Yesterday The Chicago Tribune ran an article critiquing three hot pumpkin drinks. At first, I was surprised that Starbucks, the place that put the drink on the map with their Pumpkin Spice Latte, came in with a very average "C". Last fall, I looked for excuses to be near a Starbucks so I could get "just one more" before they removed them from their menu, I loved these drinks so much. My autoload Starbucks card recharged more often in October and November than it did the other ten months of the year. I wondered if maybe the critic had gotten a bad drink. If he stopped at a licensed store, like a Target or in an airport, most likely he did. How could the drink I loved be rated so cruelly? And did I need to give Dunken' Donuts a shot?
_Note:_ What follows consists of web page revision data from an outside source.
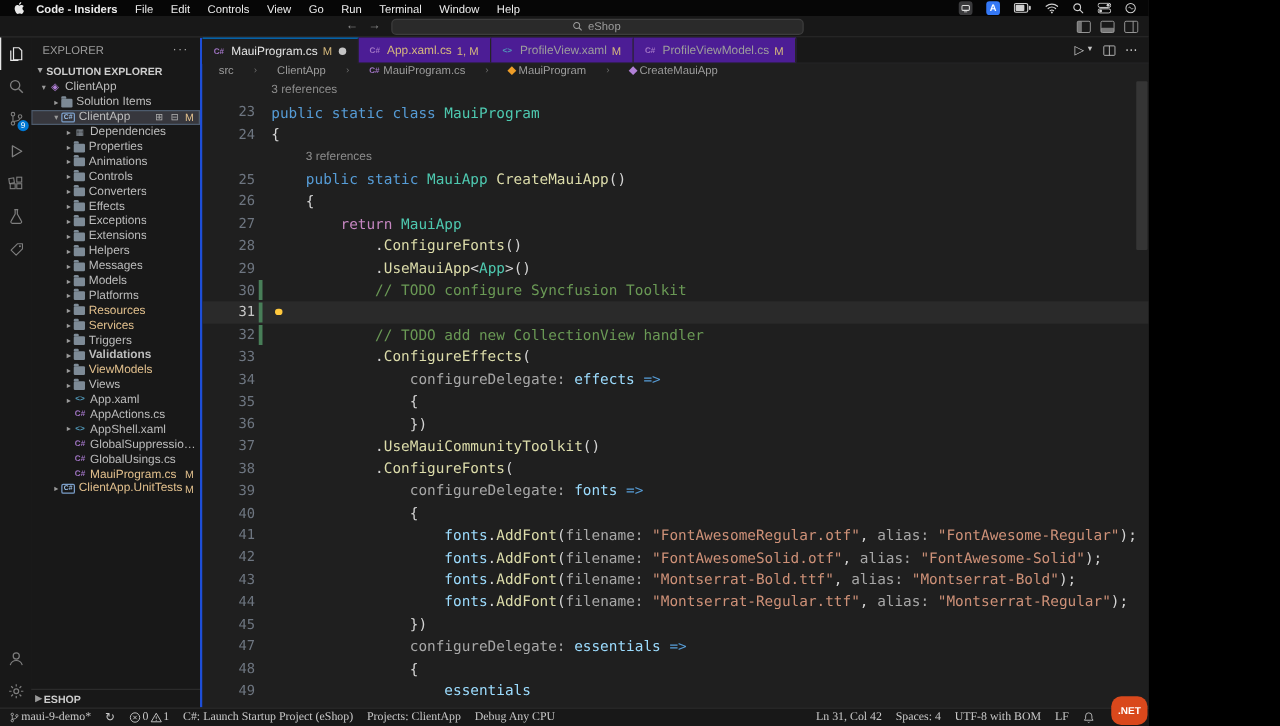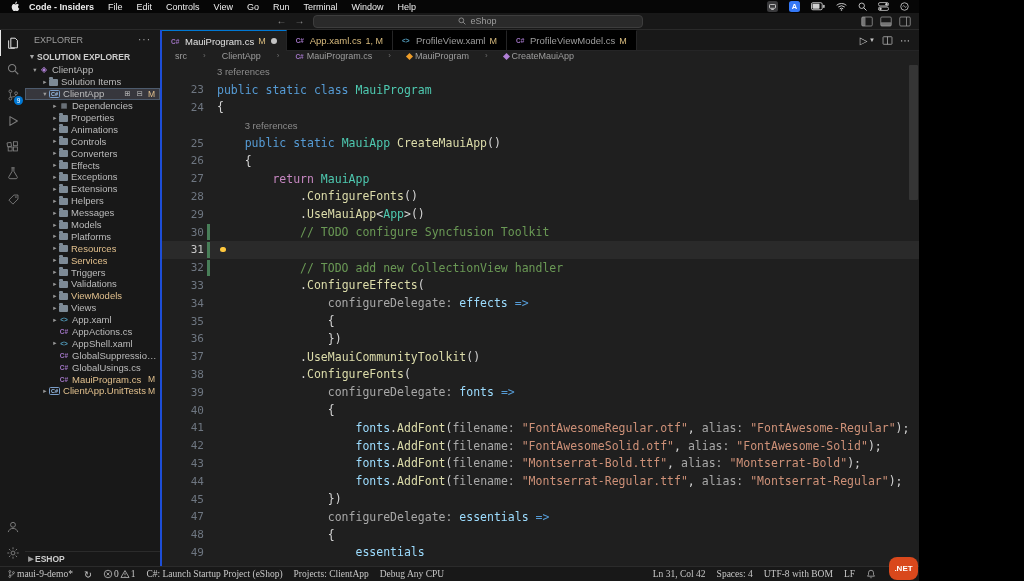--- a/index.html
+++ b/index.html
@@ -60,21 +60,21 @@
   .ic-xaml{color:#519aba;font-size:6.5px;font-weight:700;width:10px;}
   .ic-proj{border:1px solid #7a9ec9;color:#9cc0e8;font-size:5.5px;font-weight:700;border-radius:1.5px;padding:0 1px;height:8px;}
   .ic-sln{color:#b180d7;font-size:8px;width:10px;}
   .ic-deps{color:#8b949e;font-size:7px;width:10px;}
   .sb-bottom{height:15px;border-top:1px solid #2b2b2b;display:flex;align-items:center;font-weight:700;font-size:8.5px;color:#cccccc;flex:none;padding-left:2px;}
   .sb-bottom .chev{font-size:7px;}
 
   
   .editor{flex:1;display:flex;flex-direction:column;background:#1f1f1f;min-width:0;position:relative;}
   .tabbar{height:21px;background:#181818;display:flex;align-items:stretch;border-bottom:1px solid #252526;flex:none;}
-  .tab{display:flex;align-items:center;gap:4px;padding:0 9px;font-size:9.5px;color:#9d9d9d;background:#000000;
+  .tab{display:flex;align-items:center;gap:4px;padding:0 9px;font-size:9.5px;color:#9d9d9d;background:#4c1d95;
        border-right:1px solid #252526;border-top:1px solid transparent;white-space:nowrap;}
   .tab.active{background:#1f1f1f;color:#e4e4e4;border-top-color:#0078d4;margin-bottom:-1px;}
   .tab .fic{flex:none;display:inline-flex;font-weight:700;}
   .tab .tab-badge{color:#d7ba7d;font-size:9px;}
   .tab .warn{color:#d7ba7d;}
   .tab .dirty{width:6px;height:6px;border-radius:50%;background:#c4c4c4;flex:none;margin-left:1px;}
   .tab-actions{margin-left:auto;display:flex;align-items:center;gap:7px;padding:0 9px;color:#c5c5c5;font-size:10px;}
   .breadcrumbs{height:12px;display:flex;align-items:flex-start;font-size:9px;color:#9d9d9d;padding-left:13px;gap:16px;flex:none;white-space:nowrap;}
   .bc-sep{color:#6e6e6e;font-size:8px;}
   .bc-item{display:flex;align-items:center;gap:3px;}
@@ -358,21 +358,21 @@
           <div class="trow" style="padding-left: 26px;">
             <span class="chev">▸</span>
             <span class="ic ic-folder"></span>
             <span class="tlabel mod">Services</span>
           </div>
           <div class="trow" style="padding-left: 26px;">
             <span class="chev">▸</span>
             <span class="ic ic-folder"></span>
             <span class="tlabel">Triggers</span>
           </div>
-          <div class="trow" style="padding-left: 26px;">
+          <div class="trow" style="padding-left: 26px; font-weight: bold;">
             <span class="chev">▸</span>
             <span class="ic ic-folder"></span>
             <span class="tlabel">Validations</span>
           </div>
           <div class="trow" style="padding-left: 26px;">
             <span class="chev">▸</span>
             <span class="ic ic-folder"></span>
             <span class="tlabel mod">ViewModels</span>
           </div>
           <div class="trow" style="padding-left: 26px;">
Luckily, before I could grab my car keys, the caffeine monkey on my back jumped off long enough for me to hear the soft chattering of the good nutrition monkey. And he was reminding me, I'd had only one PSL this year, and I hadn't been impressed. Maybe they'd changed the recipe? No, he chittered on - you no what it was. It was always the whipped cream! A mediocre drink had cloaked itself in creamy, fluffy, thick....fat. When I committed myself to eating better, eating less, and moving more about five months ago, fat for the sake of fat disappeared from my diet. If a food can't stand up without garnish, what kind of food is it? Without the whip cream, the PSL was okay, but certainly no better flavor-wise than what I could make at home with the pumpkin flavored non-dairy creamer I buy at the grocery. Sure, it lacks the caffeine punch, but I can always drink two cups and still save money and fat.
I think that by allowing the whip cream to melt into his drink, the critic discovered exactly why it's there in the first place. You taste that lovely sweetness, and your tongue gets coated with animal fat, and you don't realize that the drink itself isn't a melding of flavor at all. It's pumpkin flavored coffee. Good stuff, but nothing to get addicted to.